What's the point?

Junkieman

Rewriting a legacy system is no trivial matter, and this particular system is story on it's own, but this system is the reason I learned about the "packed decimal" number format.

To put it simply, packed decimal is a system for storing numbers in a "packed" or "compressed" method. This is achieved by eliminating the decimal, you always assume two decimal places when converting. More importantly (read: bad) the last digit can be a number or character.

To skip all the details, the idea is this:

If the last digit is a alpha character, get the ascii value for it, subtract 16, and get the ascii char of the result. that is the last digit value. oh and make the result negative (because it conained an alpha character)

Thus, 1234A become -12340 (A = ascii(val(A) - 16) = 0)

Why?! you ask. Well to save space of coarse! Back in the day storage was a big issue. So I understood why they did what they did.

The perversion in all this? Our system had to import records from a fixed width flatfile that used this format. I wrote a pre-processor to read in the flatfile, calculate the correct values, and write out to a new text file. Immediately I noticed the new file was dramatically smaller than the original, 8Mb vs 40Mb (a test file, live data goes up to 1Gb).

"Oh crap" I thought, "It's probably missing some rows". Confused as I was, after verifying all rows and columns accounted for, I clicked what it was: The original is a fixed column length format, I wrote a tab-delimited file (which is preferred for our system).

The fixed-length file adds superfluous whitespace which bloats the file like you won't believe, about 5 times bigger than it needs to be.

"WHY?!" I shout at the roof, "Why mission to use the 'packed decimal' number format when tab delimited was clearly the solution?" With storage being such a big issue, they still used the most bloated form of transferring data.

Benanov

We have a saying at my office.

Why?

Because they're idiots.

(I've seen so many little WTFs at this place that my girlfriend now uses the phrase.)

rox_midge

Probably because the file is either coming from or headed to a mainframe, or the file format was designed by someone who came from a mainframe background.

A fixed-width file format has a lot of advantages when you're trying to process a large amount of data. Among them, you can seek to a specific record without having to parse the entire file up to that point. Mainframes use them a lot so that they can chew through ridiculous amounts of data very, very quickly.

modelnine

Storing data in a fixed width column set makes sense if you want to be able to seek in the data fast (i.e., because you don't read/process it sequentially).

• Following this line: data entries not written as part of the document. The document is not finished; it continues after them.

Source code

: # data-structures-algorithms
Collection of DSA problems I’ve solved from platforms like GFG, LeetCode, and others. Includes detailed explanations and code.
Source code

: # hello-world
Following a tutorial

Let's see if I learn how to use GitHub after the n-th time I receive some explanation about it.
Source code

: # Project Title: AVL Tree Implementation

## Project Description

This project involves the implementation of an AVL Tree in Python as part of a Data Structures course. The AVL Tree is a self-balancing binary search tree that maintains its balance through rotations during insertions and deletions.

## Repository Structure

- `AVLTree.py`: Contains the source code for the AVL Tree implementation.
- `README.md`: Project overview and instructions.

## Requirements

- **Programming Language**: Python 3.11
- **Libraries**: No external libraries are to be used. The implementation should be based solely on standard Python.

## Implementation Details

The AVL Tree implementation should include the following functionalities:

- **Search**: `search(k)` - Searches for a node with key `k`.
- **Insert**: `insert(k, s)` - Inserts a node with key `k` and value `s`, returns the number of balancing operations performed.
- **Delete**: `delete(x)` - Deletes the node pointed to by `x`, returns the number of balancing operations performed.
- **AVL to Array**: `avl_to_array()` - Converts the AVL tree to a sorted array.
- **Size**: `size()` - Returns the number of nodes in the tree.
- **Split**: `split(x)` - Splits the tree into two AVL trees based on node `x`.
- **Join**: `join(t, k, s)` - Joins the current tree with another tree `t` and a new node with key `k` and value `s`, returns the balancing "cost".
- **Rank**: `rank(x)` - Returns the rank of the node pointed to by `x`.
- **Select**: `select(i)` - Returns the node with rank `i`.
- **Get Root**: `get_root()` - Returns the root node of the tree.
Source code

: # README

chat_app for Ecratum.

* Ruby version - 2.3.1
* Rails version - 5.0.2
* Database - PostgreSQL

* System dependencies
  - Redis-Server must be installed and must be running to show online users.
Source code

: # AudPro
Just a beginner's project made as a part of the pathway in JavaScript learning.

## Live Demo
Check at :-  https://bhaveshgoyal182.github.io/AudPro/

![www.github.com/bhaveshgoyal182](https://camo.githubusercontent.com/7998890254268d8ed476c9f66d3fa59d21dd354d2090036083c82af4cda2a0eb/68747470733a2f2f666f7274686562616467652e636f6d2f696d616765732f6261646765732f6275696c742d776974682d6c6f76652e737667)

You can calculate the start of any field in the file by simply multiplying the record width in bytes with the record ID you're looking for and seeking to that offset, which is exactly what pretty much any database does to optimize row accesses, besides having indexes (and I guess you're loading the data from the TSV-file into one).

As such, this part isn't bad design, and encoding the sign in the number saves you 100/recordwidth % of the total storage for a fixed length field, which I guess is quite some space (in the megabytes) for the number of rows you're handling, even on the test file.

What I personally find disturbing though is the fact that the numbers are stored as plaintext; encoding them as binary integers of a fixed width would make so much more sense...

belgariontheking

@Benanov said:

(I've seen so many little WTFs at this place that my girlfriend now uses the phrase.)

Yes, and my wife.

Anyways, this is wildly different than the packed-decimal that I'm used to, which is where someone figured out that they only need four bits to describe a digit, so they could fit two digits in one byte.

@__Benanov__ said:

someone figured out that they only need four bits to describe a digit, so they could fit two digits in one byte.

That means they can fit a hundred different numbers in a byte! Amazing!

m0ffx

@belgariontheking said:

@Benanov said:
(I've seen so many little WTFs at this place that my girlfriend now uses the phrase.)
Yes, and my wife.
Anyways, this is wildly different than the packed-decimal that I'm used to, which is where someone figured out that they only need four bits to describe a digit, so they could fit two digits in one byte.

There are sound reasons for using "Binary Coded Decimal". Sounds like in the system you experienced, they had been storing the numbers as text, then realised that was double what was needed.

belgariontheking

@m0ffx said:

@belgariontheking said:
@Benanov said:
(I've seen so many little WTFs at this place that my girlfriend now uses the phrase.)
Yes, and my wife.
Anyways, this is wildly different than the packed-decimal that I'm used to, which is where someone figured out that they only need four bits to describe a digit, so they could fit two digits in one byte.
There are sound reasons for using "Binary Coded Decimal". Sounds like in the system you experienced, they had been storing the numbers as text, then realised that was double what was needed.

Yep. It was a mainframe system that ran COBOL and PL/1. I bet that takes some of you back. Black screens with floating green letters?

pitchingchris

@belgariontheking said:

Black screens with floating green letters?

Don't forget black and orange !